Verilen Metin:
......
Neue Sachlichkeit (Yeni Nesnelcilik)


Metropolis (1927, Otto Dix)

"Neue Sachlichkeit" (Yeni Nesnelcilik) terimi, 1920'lerin başında giderek daha fazla Alman sanatçının içinde yaşadıkları topluma dikkatle bakma ve gördükleri gerçekliği nesnel, tarafsız bir şekilde betimleme arzusunu temsil ediyordu. Bu, bütüncül bir akım olmaktan çok bir eğilim yahut tavırdı. Çoğu ekspresyonizm ve dada ile ilgilenmiş olan sanatçılar, bireysel analiz ve betimleme güçlerine dayanarak kolektif yaratıcılık hedeflerinden ve fikirlerinden uzaklaştılar. Terim ilk kez sanat tarihçisi ve Mannheim’daki Stadtlische Kunsthalle Museum’un yöneticisi Gustav F. Hartlaub (1884-1963) tarafından, modernist eğilimlerden uzaklaşan ve daha çok Kuzey Rönesansı ile ilişkilendirilen geleneksel resim değerlerine yönelen sanatçıları betimlemek için kullanıldı. Bu sanatçılar natüralist renkleri, nesnelerin etrafında net konturlar kullanmayı, yoğun karakterizasyonu ve dışavurumcu olmayan fırça darbelerini benimsemiş, nesnel bakışlarının merkezine insan figürünü koymuşlardı.


Metropolis (1916, George Grosz)

Neue Sachlichkeit, insani koşulların içsel değişimlerle iyileştirilebileceğini savunan ekspresyonizmin ruhani ütopyasına ve dadaizmin politik ikonoklazmına gösterilen bir tepkiydi. Her iki akım da ayaklanmalardan artık sıkılmış ve tüm dikkatini 1920’li yıllarda yaşanacak iyileşme sürecine vermek isteyen Almanya’da popülerliğini kaybetmişti. Dadaizm de modaya uymuştu ve artık o kadar da radikal değildi.
......
Görev Tanımı:
Yeni Nesnelcilik metnine göre aşağıdaki soruları yanıtlayınız.
1. "Neue Sachlichkeit" terimini ilk kez kim kullanmıştır?
2. Bu sanatçılar nesnel bakışlarının merkezine neyi koymuştur?
3. Neue Sachlichkeit hangi iki akımın hangi yönlerine tepki olarak doğmuştur?
Verilen bilgilere bu çalışmada ihtiyaç duyulmaz.

Verilen Bilgiler:
......
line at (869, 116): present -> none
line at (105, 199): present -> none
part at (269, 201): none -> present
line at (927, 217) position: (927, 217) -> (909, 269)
......
Görevin Sonucu:
1. Sanat tarihçisi Gustav F. Hartlaub.
2. İnsan figürünü.
3. Ekspresyonizmin ruhani ütopyasına ve dadaizmin politik ikonoklazmına.